The contrivance which he carried, as did the other who had escaped, was a sling, of the ancient Persian type. In place of stones, heavy lumps of clay were used, which operated much the same as a sand-bag, whilst enabling the operator to work from a considerable distance.
Hidden, over by the ancient chapel it might be, one of this evil twain had struck down Morris, the constable; from the shelter of the trees, from many yards away, they had shot their singular missiles through the open windows at Bristol and myself. Bristol had succumbed, and now, with a redness showing through his close-cut hair immediately behind the right ear, lay wholly unconscious at my feet.
It had been a divine accident which had caused me to drop my revolver, and, stooping to recover it, unknowingly to frustrate the design of the second slinger upon myself. The light of the lamp fell upon the face of the dead Hashishin. He lay forward upon his hands, crouching almost, but with his face, his dreadful, featureless face, twisted up at me from under his left shoulder.
God knows he deserved his end; but that mutilated face is often grinning, bloodily, in my dreams.
And then as I stood, between that horrid exultation which is born of killing and the panic which threatened me out of the darkness, I saw something advancing . . . slowly . . . slowly . . . from the elmen shades toward the loggia.
It was a shape—it was a shadow. Silent it came—on—and on.
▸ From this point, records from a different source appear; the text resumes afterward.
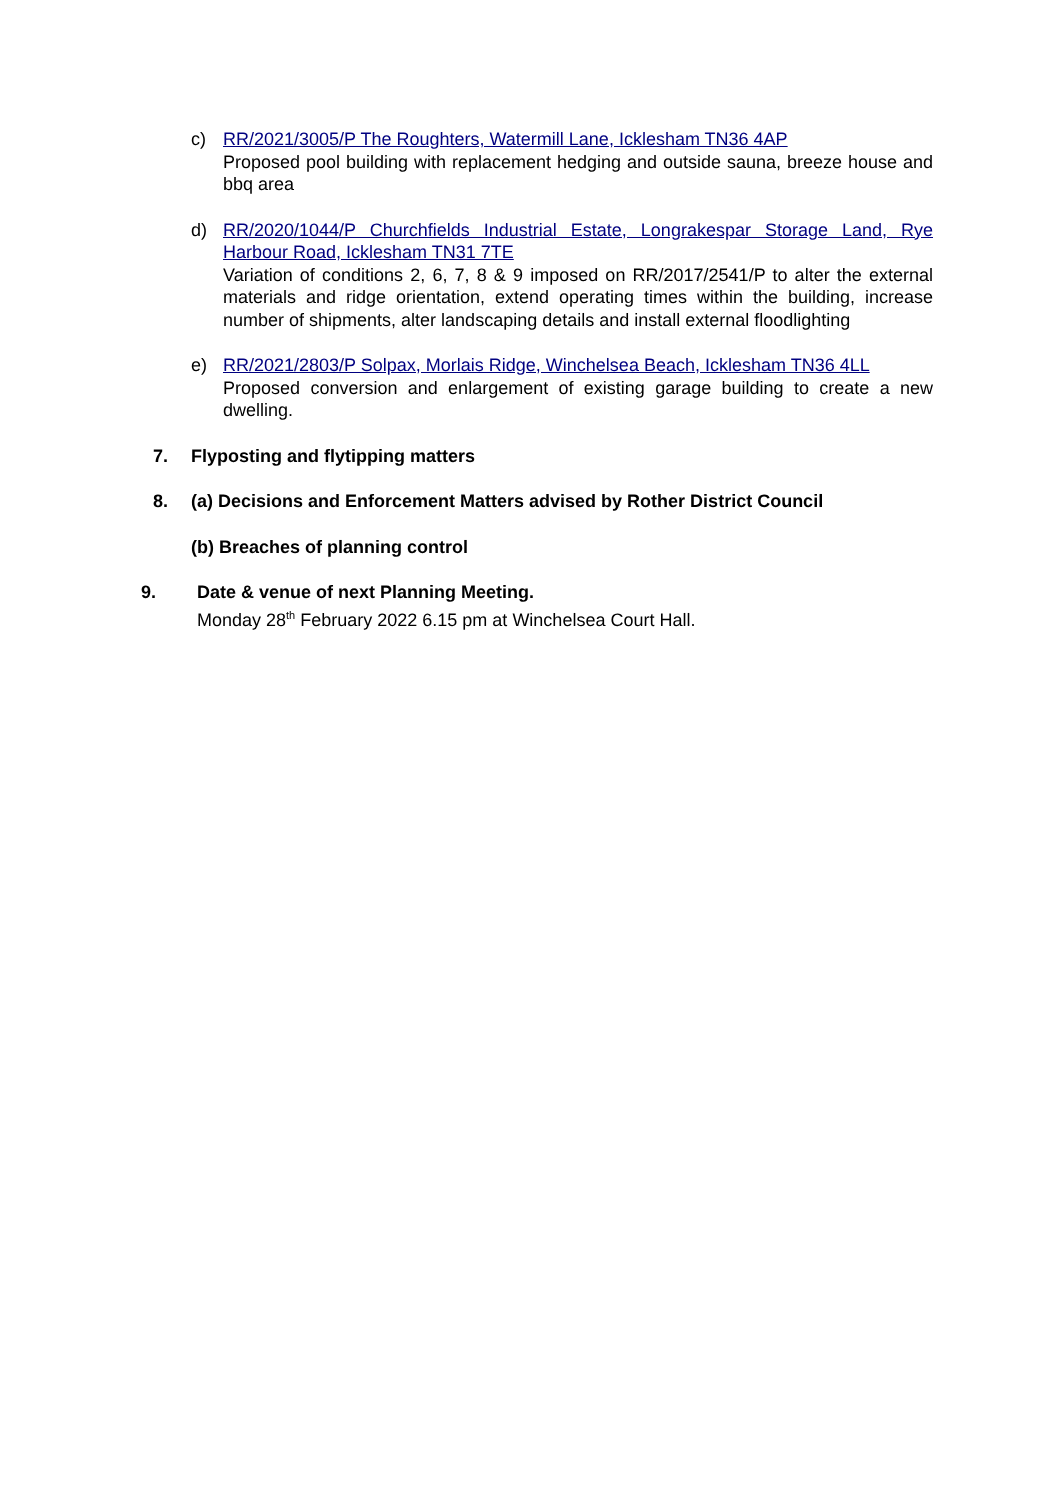c) RR/2021/3005/P The Roughters, Watermill Lane, Icklesham TN36 4AP
Proposed pool building with replacement hedging and outside sauna, breeze house and bbq area
d) RR/2020/1044/P Churchfields Industrial Estate, Longrakespar Storage Land, Rye Harbour Road, Icklesham TN31 7TE
Variation of conditions 2, 6, 7, 8 & 9 imposed on RR/2017/2541/P to alter the external materials and ridge orientation, extend operating times within the building, increase number of shipments, alter landscaping details and install external floodlighting
e) RR/2021/2803/P Solpax, Morlais Ridge, Winchelsea Beach, Icklesham TN36 4LL
Proposed conversion and enlargement of existing garage building to create a new dwelling.
7. Flyposting and flytipping matters
8. (a) Decisions and Enforcement Matters advised by Rother District Council
(b) Breaches of planning control
9. Date & venue of next Planning Meeting.
Monday 28<sup>th</sup> February 2022 6.15 pm at Winchelsea Court Hall.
Where the dusk lay deepest it paused, undefined; for I could give it no name of man or spirit. But a horror seemed to proceed from it as light from a lamp.
I groped about the table near to me, never taking my eyes from that sinister form outside. As my fingers closed upon the telephone, distant voices and the sound of running footsteps (of those who had heard the shots) came welcome to my ears.